Don’t confuse the roadmap with an actual project plan. The roadmap is a high-level view of individual projects. It provides visibility to others without the underlying details. Each one of those projects will have its own unique characteristics and requirements:

  • If planning on adopting a new customer service technology, is vendor research and implementation partner evaluation needed?
  • What type of customer service agent training is necessary?
  • What are the goals of the project, and how will they be measured?
  • How will customers be informed?
  • And so on…

But none of that is necessary for the roadmap. Each of these projects would be individual signposts on the journey.

Use it to gauge innovation

You’ve heard customer experience is the new battleground. A big part of that experience is customer service. And by looking at your customer service plan at a high level and holistically, you get more than just a plan for the future. You will have a complete sense of what your service looks like today and what it aspires to be tomorrow.

Looking to the future, will you be offering the right customer service options? Are you on-par or staying ahead of the competition? Are there new technologies missing from your roadmap, such as artificial intelligence, that would benefit your customers and business? As the business itself and the market evolves, do your plans also need to change?

Use it to make the tough decisions

You might think a roadmap is all about additions. Typically that is the focus. But it can also mean the end of a service.

Is a channel’s volume declining? (Is it time to stop offering service via fax?) Has the maintenance of a service become too expensive? Perhaps a policy needs updating (General Data Protection Regulation and updated privacy policies, anyone?).

Ending or modifying service can require just as much work or even more than an addition. Legal obligations might exist for customers. Vendor relationships should be verified. Any sort of change that will affect customers should involve notification well in advance of the planned change. As with adding a service, a whole underlying project plan is necessary and inclusion on the roadmap provides that strategic view.
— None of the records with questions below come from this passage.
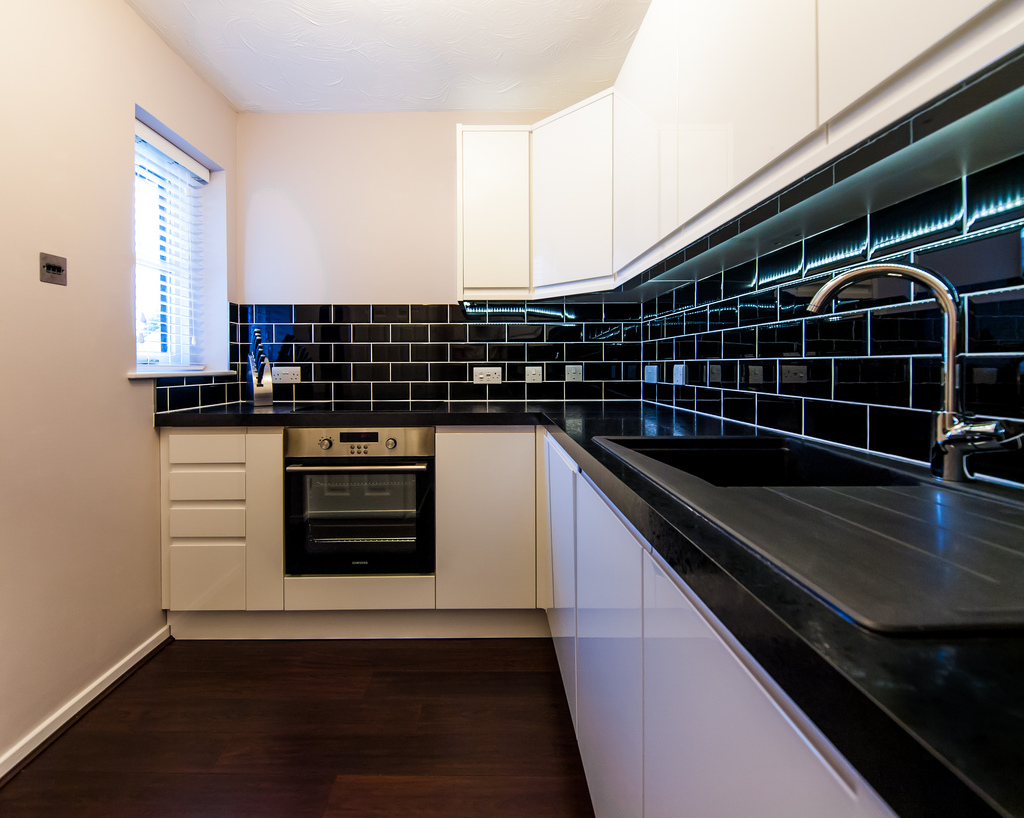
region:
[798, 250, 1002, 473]
Silver colored faucet on the sink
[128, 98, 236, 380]
Window in the wall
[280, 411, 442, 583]
Oven in the room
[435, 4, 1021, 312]
White upper cabinets in the room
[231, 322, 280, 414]
Knife rack on the counter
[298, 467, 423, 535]
Glass door on the oven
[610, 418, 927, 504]
sink in the room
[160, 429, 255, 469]
drawer in the cabinet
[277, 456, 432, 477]
Handle on the door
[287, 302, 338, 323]
Small dark tile on the wall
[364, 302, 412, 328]
Small dark tile on the wall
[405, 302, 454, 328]
Small dark tile on the wall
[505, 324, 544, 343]
Small dark tile on the wall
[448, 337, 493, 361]
Small dark tile on the wall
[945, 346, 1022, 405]
Small dark tile on the wall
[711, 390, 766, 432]
Small dark tile on the wall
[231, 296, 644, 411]
shiny black tiles on wall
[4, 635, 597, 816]
dark stained hardwood floor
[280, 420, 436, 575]
stainless steel and glass oven built into cabinets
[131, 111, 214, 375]
window with shades partially open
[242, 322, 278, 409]
wooden block of knives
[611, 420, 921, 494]
large opening for kitchen sink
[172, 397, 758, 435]
jet black counter top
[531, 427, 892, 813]
shiny white cabinets under counter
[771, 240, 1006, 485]
Faucet in the kitchen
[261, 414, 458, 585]
Silver stove in the kitchen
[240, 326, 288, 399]
Set of knives on counter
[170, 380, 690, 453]
The counter is shiny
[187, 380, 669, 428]
The counter is black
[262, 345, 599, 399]
Electrical outlets in the wall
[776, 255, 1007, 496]
Faucet above sink is silver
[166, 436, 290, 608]
White drawers near the stove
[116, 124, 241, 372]
Blinds in the window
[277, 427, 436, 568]
An oven in a kitchen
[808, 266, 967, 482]
A chrome faucet over a sink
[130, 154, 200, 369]
White blinds on a window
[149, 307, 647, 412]
Black tile behind a stove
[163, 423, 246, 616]
White drawers near a stove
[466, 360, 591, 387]
Electrical outlets on a wall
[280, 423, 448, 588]
silver and black oven in kitchen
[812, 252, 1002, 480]
silver faucet in kitchen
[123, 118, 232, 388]
large white window in kitchen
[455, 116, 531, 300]
white colored cabinet in kitchen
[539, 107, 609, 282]
white colored cabinet in kitchen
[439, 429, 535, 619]
white colored cabinet in kitchen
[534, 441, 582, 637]
white colored cabinet in kitchen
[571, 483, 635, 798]
white colored cabinet in kitchen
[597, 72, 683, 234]
white colored cabinet in kitchen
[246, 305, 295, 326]
black tile on wall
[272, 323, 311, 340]
black tile on wall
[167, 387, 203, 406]
black tile on wall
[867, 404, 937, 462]
black tile on wall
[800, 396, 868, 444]
black tile on wall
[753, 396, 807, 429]
black tile on wall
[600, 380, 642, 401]
black tile on wall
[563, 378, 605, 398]
black tile on wall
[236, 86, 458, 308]
a small wall that is white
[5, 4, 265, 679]
a large wall that is white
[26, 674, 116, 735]
a floor board that is white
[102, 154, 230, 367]
a window that is white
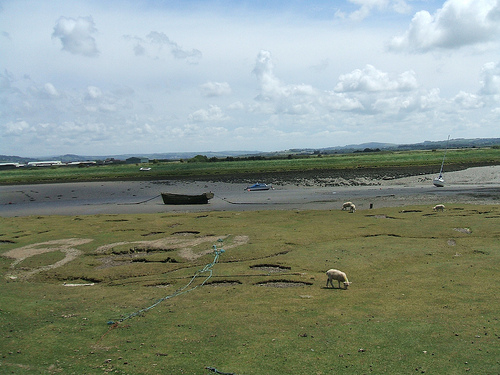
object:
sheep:
[325, 268, 352, 290]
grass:
[220, 295, 498, 374]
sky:
[3, 1, 500, 146]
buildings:
[27, 160, 62, 166]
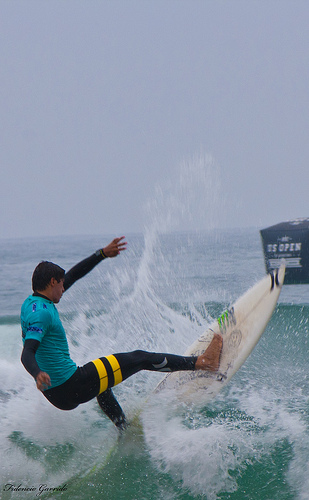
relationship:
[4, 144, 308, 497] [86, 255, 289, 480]
foam near surfboard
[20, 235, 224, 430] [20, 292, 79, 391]
man wearing shirt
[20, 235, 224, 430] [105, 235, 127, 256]
man lifting h hand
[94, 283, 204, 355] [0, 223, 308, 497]
waves of water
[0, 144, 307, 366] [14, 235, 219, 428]
water splashed up in front of man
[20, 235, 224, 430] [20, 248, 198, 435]
man on swim suit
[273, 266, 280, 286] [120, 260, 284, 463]
stripes on surfboard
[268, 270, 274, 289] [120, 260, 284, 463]
stripes on surfboard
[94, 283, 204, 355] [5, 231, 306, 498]
waves crashing ocean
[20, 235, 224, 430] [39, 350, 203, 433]
man wearing pants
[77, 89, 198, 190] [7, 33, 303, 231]
clouds in sky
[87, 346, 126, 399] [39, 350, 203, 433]
stripes on pants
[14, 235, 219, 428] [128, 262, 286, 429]
man on board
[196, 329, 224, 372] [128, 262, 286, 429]
foot on board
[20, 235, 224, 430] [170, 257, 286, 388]
man on board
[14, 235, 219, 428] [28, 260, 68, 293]
man with hair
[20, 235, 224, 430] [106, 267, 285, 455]
man on surfboard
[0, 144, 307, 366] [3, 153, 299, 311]
water spraying in air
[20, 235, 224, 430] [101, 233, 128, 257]
man with hand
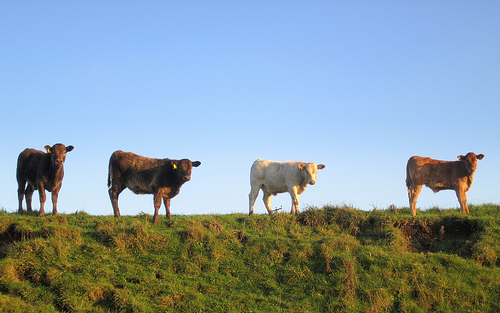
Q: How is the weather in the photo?
A: It is cloudless.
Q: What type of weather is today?
A: It is cloudless.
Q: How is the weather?
A: It is cloudless.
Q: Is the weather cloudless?
A: Yes, it is cloudless.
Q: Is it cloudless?
A: Yes, it is cloudless.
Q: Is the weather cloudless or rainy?
A: It is cloudless.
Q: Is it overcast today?
A: No, it is cloudless.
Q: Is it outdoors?
A: Yes, it is outdoors.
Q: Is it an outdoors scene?
A: Yes, it is outdoors.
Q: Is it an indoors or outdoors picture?
A: It is outdoors.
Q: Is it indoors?
A: No, it is outdoors.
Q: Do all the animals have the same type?
A: Yes, all the animals are cows.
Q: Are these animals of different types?
A: No, all the animals are cows.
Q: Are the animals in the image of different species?
A: No, all the animals are cows.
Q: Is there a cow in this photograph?
A: Yes, there is a cow.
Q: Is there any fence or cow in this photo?
A: Yes, there is a cow.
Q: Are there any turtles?
A: No, there are no turtles.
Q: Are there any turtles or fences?
A: No, there are no turtles or fences.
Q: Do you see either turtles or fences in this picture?
A: No, there are no turtles or fences.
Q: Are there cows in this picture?
A: Yes, there is a cow.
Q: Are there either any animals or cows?
A: Yes, there is a cow.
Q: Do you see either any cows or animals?
A: Yes, there is a cow.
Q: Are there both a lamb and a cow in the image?
A: No, there is a cow but no lambs.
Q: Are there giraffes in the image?
A: No, there are no giraffes.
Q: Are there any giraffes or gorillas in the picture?
A: No, there are no giraffes or gorillas.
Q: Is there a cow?
A: Yes, there is a cow.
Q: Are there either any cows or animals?
A: Yes, there is a cow.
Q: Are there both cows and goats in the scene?
A: No, there is a cow but no goats.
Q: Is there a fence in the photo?
A: No, there are no fences.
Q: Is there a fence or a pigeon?
A: No, there are no fences or pigeons.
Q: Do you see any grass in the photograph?
A: Yes, there is grass.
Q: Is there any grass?
A: Yes, there is grass.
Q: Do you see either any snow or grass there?
A: Yes, there is grass.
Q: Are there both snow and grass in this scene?
A: No, there is grass but no snow.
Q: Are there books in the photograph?
A: No, there are no books.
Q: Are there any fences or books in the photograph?
A: No, there are no books or fences.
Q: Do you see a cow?
A: Yes, there is a cow.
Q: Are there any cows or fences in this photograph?
A: Yes, there is a cow.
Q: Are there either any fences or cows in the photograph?
A: Yes, there is a cow.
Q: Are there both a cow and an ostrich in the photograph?
A: No, there is a cow but no ostriches.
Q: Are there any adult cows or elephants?
A: Yes, there is an adult cow.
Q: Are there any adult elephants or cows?
A: Yes, there is an adult cow.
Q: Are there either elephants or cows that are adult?
A: Yes, the cow is adult.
Use it to give customers insight

During my company’s customer conference, presenters are very forthcoming about their plans, goals, and progress. In one case the presenter admitted their service had been suffering. As a result of a myriad of acquisitions over several decades, service operations had found themselves with too many disconnected customer service systems. Similarly, multiple online service portals existed, also completely siloed from each other. Customer information was spread across this disjointed landscape. Consequently, customers struggled with service (as did the agents providing it), and this company’s Net Promoter Scores reflected the chaos. A big change was needed.

Their first step? Imagining their ideal future for customer service. Creating the roadmap to deliver it promptly followed.

They even went a step further. They shared the roadmap with customers. They branded this transformative effort and gave their customers a progress report as systems were consolidated and new services became available. Not only did it provide insight, it provided hope for an improved future.

Customers loved it. How much? The company’s NPS score increased 10 percentage points in the first 10 months. Of course, the company also realized additional benefits from this transformation, but the impact on customers and the corresponding positive reception showed through clearly.

What’s on your roadmap?

Roadmaps are a great visualization of near- and long-term plans. They can be as much about innovation and service additions as they can terminations. For the truly bold, they can even be a method of sharing what’s to come with customers. While we often think of roadmaps for products and service, they should be equally considered for customer service.

I’ll leave you with this thought:

If you don’t know exactly where you’re going, how will you know when you get there?